"Failure? I never encountered it. All I ever met were temporary setbacks" -Unknown
I have always been a big believer of "everything happens for a reason". Good or bad. I know that I have a path that has been set for me and there are going to be obstacles that I have to overcome. I have overcome several challenges these last seven years. My oldest brother Randy went to sleep and never woke up at the age off 33. The doctors thought he had an allergic reaction to medicine. When he passed away I left school and moved back to Colorado to help my parents with my nephew and be there for him while he was dealing with the loss of his dad. My other brother Shawn died a year ago on Christmas Eve after a year long battle of cancer. He was only 30 and was diagnosed with lung, liver and colon cancer. Never once did Shawn ever get mad, angry or question why he was diagnosed with cancer. He faced the cancer head on and fought with every ounce of effort he had. I learned a lot from both my brothers that I try to remember everyday. They would both remind me that you should live everyday to the fullest, don't have any regrets and remember to smile. No matter what kind of day I am having I always try to keep this fresh in my memory. I tell myself that no matter how bad of day I am having I should always be thankful that I have been given that day. Next month would have been my brother's Shawns 32nd birthday and will be 7 years since Randy has passed away. I still find myself frustrated that I don't have them here to share the simplest things with. They are not here to see my house, or to watch a movie with or just to sit and remember the "good ole days". I think that is what gets to me most, but then I have to remind myself that they are smiling down and so proud of the things that I am accomplishing. All my brothers have always been my biggest supporters and i know that they are cheering me on. My brother TJ has stepped and taken the role of all three brothers and is always there for me good or bad.

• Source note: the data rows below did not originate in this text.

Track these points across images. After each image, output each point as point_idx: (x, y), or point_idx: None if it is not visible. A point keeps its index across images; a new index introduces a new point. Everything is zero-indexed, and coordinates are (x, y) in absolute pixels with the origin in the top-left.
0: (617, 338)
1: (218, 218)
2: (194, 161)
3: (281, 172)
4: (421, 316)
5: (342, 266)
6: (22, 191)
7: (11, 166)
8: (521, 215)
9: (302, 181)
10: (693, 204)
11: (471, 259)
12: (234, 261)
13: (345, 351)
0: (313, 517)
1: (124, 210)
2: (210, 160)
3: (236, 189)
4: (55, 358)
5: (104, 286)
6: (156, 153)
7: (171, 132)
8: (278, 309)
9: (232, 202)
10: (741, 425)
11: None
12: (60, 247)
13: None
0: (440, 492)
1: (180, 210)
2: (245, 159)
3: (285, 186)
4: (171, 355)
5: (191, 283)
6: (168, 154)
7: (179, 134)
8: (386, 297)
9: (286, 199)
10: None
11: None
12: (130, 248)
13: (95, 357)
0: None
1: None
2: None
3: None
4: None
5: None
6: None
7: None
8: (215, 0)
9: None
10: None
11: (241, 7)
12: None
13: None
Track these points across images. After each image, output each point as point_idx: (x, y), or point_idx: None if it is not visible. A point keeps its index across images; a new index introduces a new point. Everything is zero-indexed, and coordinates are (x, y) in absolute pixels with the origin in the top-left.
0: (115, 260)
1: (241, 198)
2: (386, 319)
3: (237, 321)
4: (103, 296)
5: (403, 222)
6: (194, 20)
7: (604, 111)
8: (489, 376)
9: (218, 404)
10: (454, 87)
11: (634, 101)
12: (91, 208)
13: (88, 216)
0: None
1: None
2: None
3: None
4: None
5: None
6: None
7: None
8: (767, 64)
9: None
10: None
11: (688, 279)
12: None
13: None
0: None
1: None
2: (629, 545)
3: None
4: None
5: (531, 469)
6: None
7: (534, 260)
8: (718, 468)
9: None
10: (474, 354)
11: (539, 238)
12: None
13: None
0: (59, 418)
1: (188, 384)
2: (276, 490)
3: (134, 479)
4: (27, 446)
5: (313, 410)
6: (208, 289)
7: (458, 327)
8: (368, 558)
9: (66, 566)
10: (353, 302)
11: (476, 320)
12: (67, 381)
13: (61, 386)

I promised all of my brothers that I will lose the weight and will make them proud. The last thing my brother Shawn told me before he passed away was " to be my stubborn, ornery self and I will succeed at everything I set my mind to." So far this has come in handy. I refuse to let anything get the best of me. I have been having some pain and bruising in my foot and shin over the last week or so. Me being the stubborn girl that I can be I kept saying that it will go away. Well today I finally gave in and went to the doctor, they took a set of four x-rays and each one being responded with a weird look from the doctor. As my doctor was going over the x-rays with me she told me that I have a fracture on my foot and I tore three ligaments in my foot and leg. I was not thrilled to hear this especially with my first 5k on Saturday. She told me that I may get by with a boot for about 4 weeks and physical therapy for 3-6 months or I may have to have a cast for 10-12 weeks. So as you can imagine I was frustrated that I was unable to run on Saturday but how long beyond that? The doctor told me I can still exercise but I am looking at about 6 weeks before I can run depending on the physical therapy goes to repair my ligaments. A part of me just wanted to give up but then logic stepped back in and I am lucky to have this day to be frustrated about my foot and I will get passed this. I will just have to change some things around but I am not going to quite and I am going to face this and plow ahead and get back to where I can run again. I go in on Friday to get fitted for a boot and will also find out if I will have to have a cast.
Even though this is not what I wanted to hear I have to remember that it is just a temporary set-back and it was part of my path and happened for a reason. I may never know why but it did and I will take it as a challenge. My brothers never gave up in life and I wont give up on achieving my goals and keep going strong. Even though I can't run on Saturday I still want to be a part of the team, so I will be walking the 5K instead. I hope that this injury heals fast and I will be back and training for my second 5k in no time.